# Salvaged bronze casting



## ghart3 (Dec 31, 2009)

Bronze smoke stack casting for a Coles American La France fire engine had this big gas pocket flaw.  






Milled out a pocket that got rid of most of it and used small burr and cleaned the deeper pockets.





Made a plug from some bearing bronze that looked like a color match. Tried for a good fit at top mating surface and loose fit below for more room for the silver solder.






Stacked some fire bricks and some ceramic fiber for a roof. Used a home made propane torch to preheat and then a oxy-acetylene torch for doing the silver brazing.






Plug silver soldered (brazed) in.





Put in lathe and re-machined radius.  Looks like it might be OK.


----------



## Twmaster (Dec 31, 2009)

Nice work. Heck of a hunk of metal there.


----------



## steamer (Dec 31, 2009)

Good save!.....you put some work into that part.

Dave


----------



## Deanofid (Jan 1, 2010)

Man, that's quite a runner in that casting. Nice repair job!

Dean


----------



## JMI (Jan 1, 2010)

Very nice - a good save.

Jim


----------



## 4156df (Jan 1, 2010)

Gary,
That's a very professional repair job. I'd like to see more of the engine it goes on. Is this something your building?
Regards,
Dennis


----------



## ghart3 (Jan 2, 2010)

Thanks for kind works. Am feeling lucky that this repair might work. It has been bugging me for a long time.  

 The air dome casting, light bulb shaped air chamber was full of gas holes. Trying to turn the defects out of that was a failure when flaws from inside the chamber met the flaws from the outside.  Ended up making new air dome by doing in two parts and silver soldering the two halves together. It is brass colored instead of bronze but can live with that. Had fears the smoke stack would be same problem of chasing flaws but think lucked out. Polishing will tell the story.
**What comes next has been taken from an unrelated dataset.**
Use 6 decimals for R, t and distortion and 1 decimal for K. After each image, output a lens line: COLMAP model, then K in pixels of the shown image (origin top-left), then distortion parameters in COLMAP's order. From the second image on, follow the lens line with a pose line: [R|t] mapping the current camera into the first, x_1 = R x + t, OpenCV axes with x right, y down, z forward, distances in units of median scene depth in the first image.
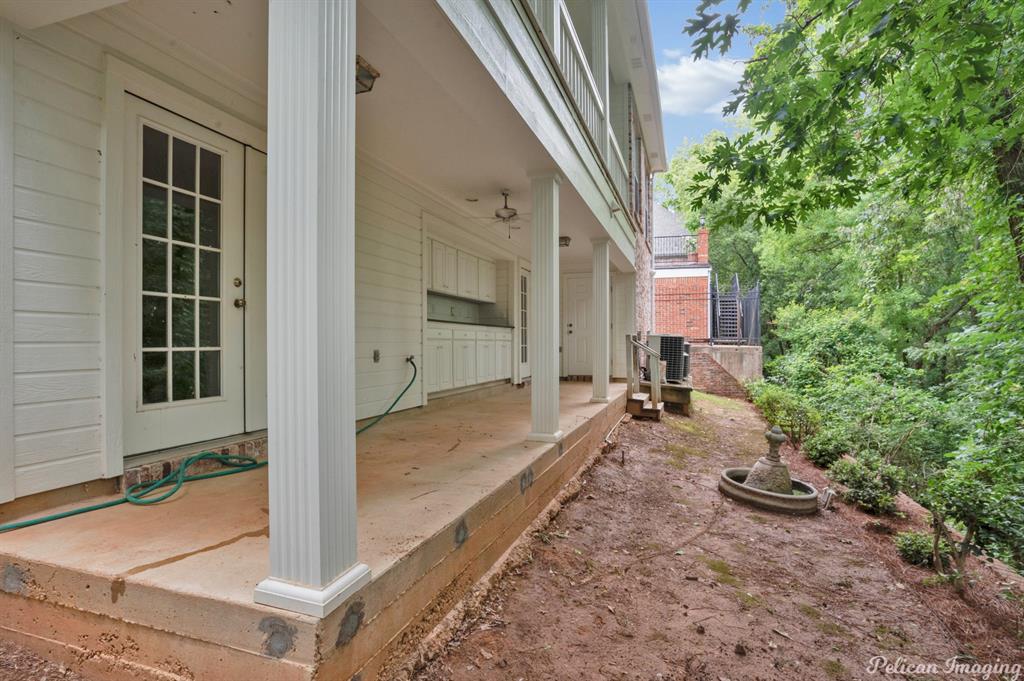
lens RADIAL K [[517.1, 0, 512.0], [0, 517.1, 340.5], [0, 0, 1]] dist [-0.028774, 0.001879]
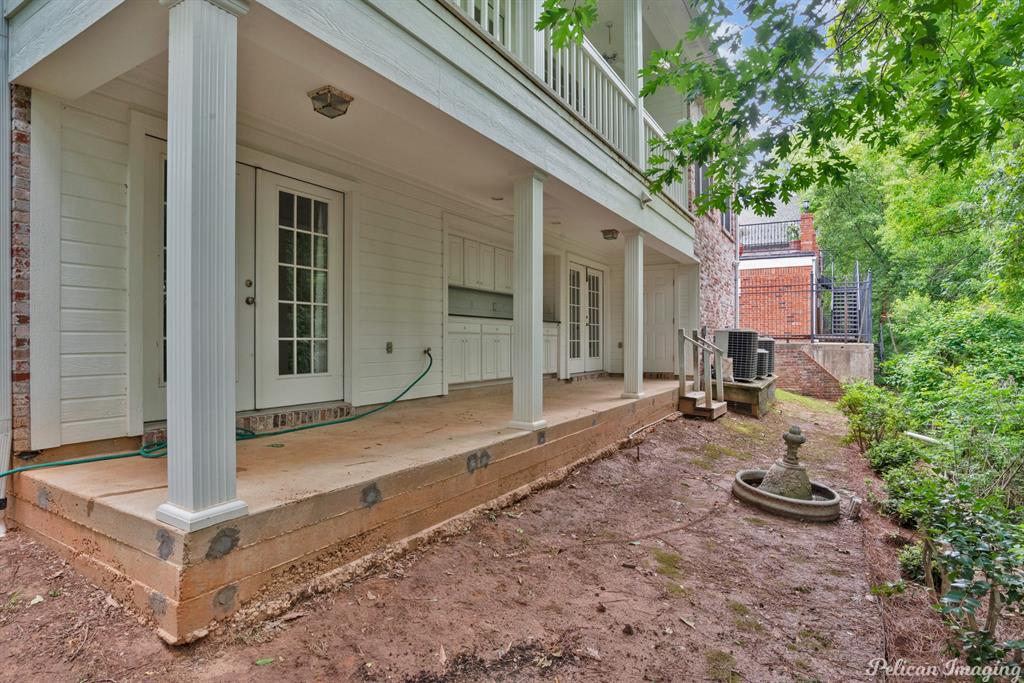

Dennis this is a model of an American La France horse drawn fire steamer. I started this over 10 years ago but quit years ago when it came to the boiler.  GWR's offer of advice on this board is giving me confidence to get going again on this. 

After retiring from the local fire dept., I finished a 1/6 scale model of a 1854 Hunneman hand pumper. The original full size hand pumper is at the fire dept.  My son now works for the fire dept and I would feel good to have these two models done so he could have them some day.


----------



## rake60 (Jan 2, 2010)

Beautiful recovery Gary.
I have seen many bad bronze castings structurally repaired by brazing brass into
the effected areas. It works but the cosmetic effect is less then desirable.
Your "dutchmen" patch approach was a perfect choice!

Very nicely done! :bow:

Rick


----------